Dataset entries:
:::::

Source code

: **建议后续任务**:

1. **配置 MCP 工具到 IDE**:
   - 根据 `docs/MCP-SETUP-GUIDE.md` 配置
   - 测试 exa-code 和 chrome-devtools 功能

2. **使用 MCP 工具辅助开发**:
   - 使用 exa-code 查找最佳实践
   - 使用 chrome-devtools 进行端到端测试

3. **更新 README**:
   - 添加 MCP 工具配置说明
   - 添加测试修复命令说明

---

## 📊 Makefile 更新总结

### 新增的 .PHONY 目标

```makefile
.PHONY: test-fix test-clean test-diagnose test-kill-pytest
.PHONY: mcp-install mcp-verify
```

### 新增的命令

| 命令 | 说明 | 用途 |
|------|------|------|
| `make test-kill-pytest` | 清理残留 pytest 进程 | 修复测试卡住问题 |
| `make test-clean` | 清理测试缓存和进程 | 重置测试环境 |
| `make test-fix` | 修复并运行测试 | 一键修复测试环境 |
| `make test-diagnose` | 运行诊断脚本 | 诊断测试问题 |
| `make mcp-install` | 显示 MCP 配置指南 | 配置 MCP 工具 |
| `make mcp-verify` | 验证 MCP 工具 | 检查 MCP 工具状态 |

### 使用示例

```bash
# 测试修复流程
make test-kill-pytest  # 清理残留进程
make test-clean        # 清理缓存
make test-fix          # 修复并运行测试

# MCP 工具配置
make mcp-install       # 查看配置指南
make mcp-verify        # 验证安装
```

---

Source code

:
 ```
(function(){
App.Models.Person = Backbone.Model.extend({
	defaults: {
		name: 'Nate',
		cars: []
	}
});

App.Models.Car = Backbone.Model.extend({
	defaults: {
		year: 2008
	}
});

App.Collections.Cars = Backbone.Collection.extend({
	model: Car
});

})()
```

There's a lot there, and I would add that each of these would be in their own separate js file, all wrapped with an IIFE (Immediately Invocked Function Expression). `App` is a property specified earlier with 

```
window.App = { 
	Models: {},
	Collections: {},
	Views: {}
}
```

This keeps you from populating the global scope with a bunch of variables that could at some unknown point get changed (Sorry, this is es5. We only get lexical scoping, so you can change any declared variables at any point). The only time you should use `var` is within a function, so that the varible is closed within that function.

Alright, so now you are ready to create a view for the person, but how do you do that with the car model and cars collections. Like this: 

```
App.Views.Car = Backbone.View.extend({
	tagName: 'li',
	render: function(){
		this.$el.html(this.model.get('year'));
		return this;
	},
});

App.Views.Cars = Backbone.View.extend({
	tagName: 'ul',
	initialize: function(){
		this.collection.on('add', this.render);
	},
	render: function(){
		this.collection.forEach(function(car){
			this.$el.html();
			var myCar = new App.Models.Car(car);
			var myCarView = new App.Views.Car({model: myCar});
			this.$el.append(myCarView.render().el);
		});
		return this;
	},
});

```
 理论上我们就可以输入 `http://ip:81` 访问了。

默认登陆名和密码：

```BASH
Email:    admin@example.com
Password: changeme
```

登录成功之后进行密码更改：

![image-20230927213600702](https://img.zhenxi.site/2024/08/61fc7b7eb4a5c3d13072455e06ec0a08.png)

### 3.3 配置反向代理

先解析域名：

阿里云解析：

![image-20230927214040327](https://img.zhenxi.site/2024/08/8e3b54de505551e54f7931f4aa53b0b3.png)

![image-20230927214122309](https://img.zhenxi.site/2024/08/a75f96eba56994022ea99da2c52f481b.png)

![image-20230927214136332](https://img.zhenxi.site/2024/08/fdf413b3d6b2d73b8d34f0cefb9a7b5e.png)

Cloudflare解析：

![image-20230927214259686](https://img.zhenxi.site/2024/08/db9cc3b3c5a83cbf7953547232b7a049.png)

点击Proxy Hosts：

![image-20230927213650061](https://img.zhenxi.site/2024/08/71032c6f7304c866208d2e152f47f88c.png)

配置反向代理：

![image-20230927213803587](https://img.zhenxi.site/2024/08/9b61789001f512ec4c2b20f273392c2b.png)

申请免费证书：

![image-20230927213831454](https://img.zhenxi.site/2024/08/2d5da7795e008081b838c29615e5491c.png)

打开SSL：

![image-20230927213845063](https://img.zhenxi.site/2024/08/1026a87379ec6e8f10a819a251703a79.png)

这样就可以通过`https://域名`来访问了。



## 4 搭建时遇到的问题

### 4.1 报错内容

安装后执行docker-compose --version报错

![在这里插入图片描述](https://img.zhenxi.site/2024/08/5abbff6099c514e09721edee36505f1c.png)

:::::

REQUIRED ACTION: Please retype the top of the data exactly, down to and including the line that holds "修复并运行测试 | 一键修复测试环境 |", and nothing further.

RESPONSE:
Source code

: **建议后续任务**:

1. **配置 MCP 工具到 IDE**:
   - 根据 `docs/MCP-SETUP-GUIDE.md` 配置
   - 测试 exa-code 和 chrome-devtools 功能

2. **使用 MCP 工具辅助开发**:
   - 使用 exa-code 查找最佳实践
   - 使用 chrome-devtools 进行端到端测试

3. **更新 README**:
   - 添加 MCP 工具配置说明
   - 添加测试修复命令说明

---

## 📊 Makefile 更新总结

### 新增的 .PHONY 目标

```makefile
.PHONY: test-fix test-clean test-diagnose test-kill-pytest
.PHONY: mcp-install mcp-verify
```

### 新增的命令

| 命令 | 说明 | 用途 |
|------|------|------|
| `make test-kill-pytest` | 清理残留 pytest 进程 | 修复测试卡住问题 |
| `make test-clean` | 清理测试缓存和进程 | 重置测试环境 |
| `make test-fix` | 修复并运行测试 | 一键修复测试环境 |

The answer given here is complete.